Ce délai d’une semaine correspond au préavis ‘clause d’essai’ qui était en vigueur avant l’introduction de la loi relative au statut unique. En effet, la loi prévoyait un délai d’une semaine pour un employé lié par une clause d’essai et, en cas d’application du régime dérogatoire de l’ancien article 60 de la loi du 3 juillet 1978, la même durée pour un ouvrier. En tant que compensation à la suppression de l’ancienne période d’essai, cette mesure est la bienvenue. Certes, le délai d’une semaine ne s’appliquera qu’aux trois premiers mois, contrairement à la période de six mois – voire douze – sur laquelle portaient les anciennes clauses d’essai d’employé ou l’ancien article 60. Mais, sous un autre aspect, le préavis peut désormais prendre cours dès le lundi suivant sa notification et ce, même pendant le premier mois de la relation. La notification d’un préavis pendant le premier mois de service n’aura jamais été aussi souple!

Les contrats à durée déterminée (‘CDD’) sont également concernés


Pour rappel, depuis l’entrée en vigueur de la loi relative au statut unique, il peut être mis fin à un CDD pendant la première moitié de sa durée – limitée à six mois – moyennant les mêmes délais que ceux applicables au contrat à durée indéterminée, par application des articles 40 §2 et 37/2 de la loi du 3 juillet 1978. En cas de résiliation avant terme, le délai s’élèvera donc à une semaine si, par exemple, le préavis prend cours pendant les trois premiers mois et que la durée du CDD s’élève au moins à six mois.

Pourquoi parler de retour ‘implicite’?


Il n’y a pas de réintroduction de la ‘clause d’essai’ proprement dite: seuls les délais légaux sont modifiés. Dès lors, ne se poseront plus les anciennes questions pratiques qui y étaient liées:

  • l’exigence d’une clause écrite, convenue au plus tard au moment de l’entrée en service;
  • la prolongation de la période d’essai en cas de suspension de l’exécution du contrat;
  • les incidences d’une incapacité de travail supérieure à sept jours survenant en période d’essai.

Ce qui est à nouveau permis, c’est de mettre fin au contrat moyennant un préavis d’une semaine au cours des premiers mois.

Que subsiste-t-il alors de la clause d’essai?


La clause d’essai reste opérante pour trois formes de contrat de travail:

  • les contrats d’occupation d’étudiant, où la période d’essai de trois jours est ‘automatique’;
  • les contrats de travail temporaire et intérimaire, où une période d’essai de trois jours est prévue mais à laquelle il peut être dérogé.

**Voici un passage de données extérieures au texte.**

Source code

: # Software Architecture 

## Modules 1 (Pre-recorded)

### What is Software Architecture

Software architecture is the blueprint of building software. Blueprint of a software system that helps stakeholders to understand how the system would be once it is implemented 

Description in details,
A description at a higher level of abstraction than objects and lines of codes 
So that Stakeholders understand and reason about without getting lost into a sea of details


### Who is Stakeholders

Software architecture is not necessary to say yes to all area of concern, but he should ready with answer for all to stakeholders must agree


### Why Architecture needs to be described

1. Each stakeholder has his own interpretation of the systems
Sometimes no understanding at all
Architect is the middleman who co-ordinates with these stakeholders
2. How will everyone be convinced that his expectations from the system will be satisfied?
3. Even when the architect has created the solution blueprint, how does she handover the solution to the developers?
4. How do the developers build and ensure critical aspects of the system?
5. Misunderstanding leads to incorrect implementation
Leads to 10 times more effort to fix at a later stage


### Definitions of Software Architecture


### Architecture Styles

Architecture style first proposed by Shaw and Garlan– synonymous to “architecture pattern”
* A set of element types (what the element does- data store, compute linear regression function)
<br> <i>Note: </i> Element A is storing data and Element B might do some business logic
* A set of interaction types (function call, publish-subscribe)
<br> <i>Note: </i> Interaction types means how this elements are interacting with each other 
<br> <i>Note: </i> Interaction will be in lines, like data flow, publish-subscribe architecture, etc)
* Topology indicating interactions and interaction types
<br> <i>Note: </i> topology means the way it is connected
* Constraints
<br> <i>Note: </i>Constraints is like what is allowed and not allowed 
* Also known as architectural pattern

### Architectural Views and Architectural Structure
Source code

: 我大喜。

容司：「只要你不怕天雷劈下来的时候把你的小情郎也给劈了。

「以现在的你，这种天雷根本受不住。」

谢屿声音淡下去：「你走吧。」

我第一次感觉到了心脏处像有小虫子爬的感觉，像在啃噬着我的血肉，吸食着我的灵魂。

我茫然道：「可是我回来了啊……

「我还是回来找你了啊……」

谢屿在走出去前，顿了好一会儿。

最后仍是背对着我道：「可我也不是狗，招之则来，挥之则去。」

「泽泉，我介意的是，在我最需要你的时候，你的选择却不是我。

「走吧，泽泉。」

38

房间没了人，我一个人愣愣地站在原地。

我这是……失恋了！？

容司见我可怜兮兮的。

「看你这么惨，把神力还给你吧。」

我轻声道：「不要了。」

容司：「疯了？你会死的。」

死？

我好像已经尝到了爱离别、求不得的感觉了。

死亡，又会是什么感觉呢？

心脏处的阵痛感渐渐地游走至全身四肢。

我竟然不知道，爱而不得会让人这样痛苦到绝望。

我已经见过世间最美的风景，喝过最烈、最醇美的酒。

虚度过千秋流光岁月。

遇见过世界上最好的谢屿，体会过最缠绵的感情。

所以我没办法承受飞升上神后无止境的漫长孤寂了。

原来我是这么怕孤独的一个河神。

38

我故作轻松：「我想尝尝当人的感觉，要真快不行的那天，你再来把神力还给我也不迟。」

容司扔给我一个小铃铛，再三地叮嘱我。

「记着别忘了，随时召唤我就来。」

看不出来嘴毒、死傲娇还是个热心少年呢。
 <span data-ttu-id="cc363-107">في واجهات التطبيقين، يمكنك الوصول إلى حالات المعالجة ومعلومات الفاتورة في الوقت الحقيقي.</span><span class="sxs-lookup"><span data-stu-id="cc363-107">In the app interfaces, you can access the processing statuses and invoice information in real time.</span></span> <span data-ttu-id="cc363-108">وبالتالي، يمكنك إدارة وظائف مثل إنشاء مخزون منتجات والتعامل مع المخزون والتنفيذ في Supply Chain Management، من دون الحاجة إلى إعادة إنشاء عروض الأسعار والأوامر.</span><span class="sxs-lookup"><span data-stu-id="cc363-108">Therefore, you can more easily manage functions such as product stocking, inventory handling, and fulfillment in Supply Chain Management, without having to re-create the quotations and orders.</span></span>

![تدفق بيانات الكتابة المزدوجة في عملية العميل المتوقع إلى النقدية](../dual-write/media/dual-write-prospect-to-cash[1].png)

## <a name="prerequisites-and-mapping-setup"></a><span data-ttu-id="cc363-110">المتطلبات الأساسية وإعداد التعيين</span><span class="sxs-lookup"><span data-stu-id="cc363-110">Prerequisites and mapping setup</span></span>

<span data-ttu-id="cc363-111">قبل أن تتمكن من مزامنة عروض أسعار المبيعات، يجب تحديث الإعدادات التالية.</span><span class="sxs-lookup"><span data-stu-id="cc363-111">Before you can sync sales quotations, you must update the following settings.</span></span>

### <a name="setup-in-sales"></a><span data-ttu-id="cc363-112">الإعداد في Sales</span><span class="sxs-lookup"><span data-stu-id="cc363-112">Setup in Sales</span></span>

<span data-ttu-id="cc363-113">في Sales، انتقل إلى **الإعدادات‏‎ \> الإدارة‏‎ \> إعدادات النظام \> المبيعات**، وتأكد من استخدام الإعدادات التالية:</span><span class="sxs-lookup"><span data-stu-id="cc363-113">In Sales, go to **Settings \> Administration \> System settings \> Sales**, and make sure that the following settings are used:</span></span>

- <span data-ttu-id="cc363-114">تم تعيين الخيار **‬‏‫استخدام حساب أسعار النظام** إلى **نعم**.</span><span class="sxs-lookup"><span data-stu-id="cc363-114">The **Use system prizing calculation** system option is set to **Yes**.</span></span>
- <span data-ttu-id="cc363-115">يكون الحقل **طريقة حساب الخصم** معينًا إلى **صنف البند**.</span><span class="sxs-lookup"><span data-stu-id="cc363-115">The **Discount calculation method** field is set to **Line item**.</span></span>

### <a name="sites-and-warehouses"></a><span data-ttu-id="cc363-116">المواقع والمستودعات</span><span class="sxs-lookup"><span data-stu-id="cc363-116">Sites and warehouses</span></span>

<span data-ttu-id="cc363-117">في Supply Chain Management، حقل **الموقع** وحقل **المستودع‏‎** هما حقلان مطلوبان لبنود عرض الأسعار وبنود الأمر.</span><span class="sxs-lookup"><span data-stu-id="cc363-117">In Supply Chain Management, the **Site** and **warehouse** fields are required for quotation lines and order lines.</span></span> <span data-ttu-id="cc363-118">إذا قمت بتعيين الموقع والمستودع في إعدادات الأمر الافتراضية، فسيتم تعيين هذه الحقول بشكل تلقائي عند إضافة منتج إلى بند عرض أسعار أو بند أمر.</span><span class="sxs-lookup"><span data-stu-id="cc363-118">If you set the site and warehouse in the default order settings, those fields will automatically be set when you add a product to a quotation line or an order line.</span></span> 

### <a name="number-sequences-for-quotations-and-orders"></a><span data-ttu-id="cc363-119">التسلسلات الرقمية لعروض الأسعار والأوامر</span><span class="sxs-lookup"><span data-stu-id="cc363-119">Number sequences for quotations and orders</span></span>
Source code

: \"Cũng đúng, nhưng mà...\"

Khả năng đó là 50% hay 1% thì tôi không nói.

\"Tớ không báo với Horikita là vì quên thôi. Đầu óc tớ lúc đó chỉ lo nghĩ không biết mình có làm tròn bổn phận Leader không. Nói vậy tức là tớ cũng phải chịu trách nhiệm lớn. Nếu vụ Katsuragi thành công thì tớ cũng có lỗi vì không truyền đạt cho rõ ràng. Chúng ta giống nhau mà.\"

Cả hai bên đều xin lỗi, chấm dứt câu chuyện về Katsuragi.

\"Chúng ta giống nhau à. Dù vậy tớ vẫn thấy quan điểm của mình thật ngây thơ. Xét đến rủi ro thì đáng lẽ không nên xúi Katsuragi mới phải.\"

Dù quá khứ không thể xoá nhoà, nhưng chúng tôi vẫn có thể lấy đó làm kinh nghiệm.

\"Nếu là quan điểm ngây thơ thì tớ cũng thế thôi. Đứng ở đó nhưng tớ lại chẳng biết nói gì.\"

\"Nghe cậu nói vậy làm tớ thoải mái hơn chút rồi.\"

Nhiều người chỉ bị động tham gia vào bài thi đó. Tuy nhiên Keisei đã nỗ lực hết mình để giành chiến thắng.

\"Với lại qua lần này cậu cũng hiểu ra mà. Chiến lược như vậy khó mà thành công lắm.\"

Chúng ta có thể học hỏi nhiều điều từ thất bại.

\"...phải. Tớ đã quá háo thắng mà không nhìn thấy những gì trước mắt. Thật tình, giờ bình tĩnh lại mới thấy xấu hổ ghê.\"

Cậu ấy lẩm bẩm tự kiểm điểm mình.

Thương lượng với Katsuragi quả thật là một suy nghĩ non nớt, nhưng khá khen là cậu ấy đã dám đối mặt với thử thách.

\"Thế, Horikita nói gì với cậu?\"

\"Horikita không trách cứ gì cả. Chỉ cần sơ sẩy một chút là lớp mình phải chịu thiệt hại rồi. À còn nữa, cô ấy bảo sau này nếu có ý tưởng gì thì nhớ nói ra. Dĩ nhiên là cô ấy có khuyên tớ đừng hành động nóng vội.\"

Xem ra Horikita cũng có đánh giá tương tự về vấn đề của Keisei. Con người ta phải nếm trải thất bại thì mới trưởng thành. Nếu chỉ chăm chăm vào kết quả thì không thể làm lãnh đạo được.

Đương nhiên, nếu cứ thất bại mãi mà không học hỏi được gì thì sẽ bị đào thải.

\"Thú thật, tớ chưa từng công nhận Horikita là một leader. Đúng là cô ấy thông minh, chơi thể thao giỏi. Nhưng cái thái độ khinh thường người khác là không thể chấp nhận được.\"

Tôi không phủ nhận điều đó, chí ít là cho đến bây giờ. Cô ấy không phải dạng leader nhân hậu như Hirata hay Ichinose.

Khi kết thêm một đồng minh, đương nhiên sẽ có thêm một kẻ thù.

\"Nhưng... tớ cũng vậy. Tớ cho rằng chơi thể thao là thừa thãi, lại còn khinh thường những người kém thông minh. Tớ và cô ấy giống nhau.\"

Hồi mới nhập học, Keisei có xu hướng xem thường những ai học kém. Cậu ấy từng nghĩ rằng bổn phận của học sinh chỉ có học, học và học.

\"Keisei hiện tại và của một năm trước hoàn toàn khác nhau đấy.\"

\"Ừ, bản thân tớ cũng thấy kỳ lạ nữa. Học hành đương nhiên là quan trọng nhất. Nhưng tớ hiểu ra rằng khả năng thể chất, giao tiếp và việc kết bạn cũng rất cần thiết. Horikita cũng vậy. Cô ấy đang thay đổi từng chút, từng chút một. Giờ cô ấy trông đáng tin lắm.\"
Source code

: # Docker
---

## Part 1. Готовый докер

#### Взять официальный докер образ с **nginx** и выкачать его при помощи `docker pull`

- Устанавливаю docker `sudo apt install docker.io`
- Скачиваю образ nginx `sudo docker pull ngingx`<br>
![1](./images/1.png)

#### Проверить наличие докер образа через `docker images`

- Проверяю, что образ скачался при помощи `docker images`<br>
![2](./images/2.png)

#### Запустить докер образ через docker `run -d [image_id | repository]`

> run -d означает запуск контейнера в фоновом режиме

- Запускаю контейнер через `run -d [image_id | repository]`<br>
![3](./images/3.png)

Il est certain que ce regain de souplesse encouragera la conclusion de contrats de travail fixes et promouvra l’embauche des jeunes, ce dont chacun se réjouit. La FEB invite ses entreprises à mener un entretien d’évaluation peu avant l’échéance des trois premiers mois d’occupation. Si une rupture s’impose, le délai de préavis (ou l’indemnité correspondante) s’élèvera à une semaine sans que l’employeur ne soit tenu de respecter la CCT 109 relative à la motivation du licenciement, celle-ci ne produisant pas d’effet pendant les six premiers mois.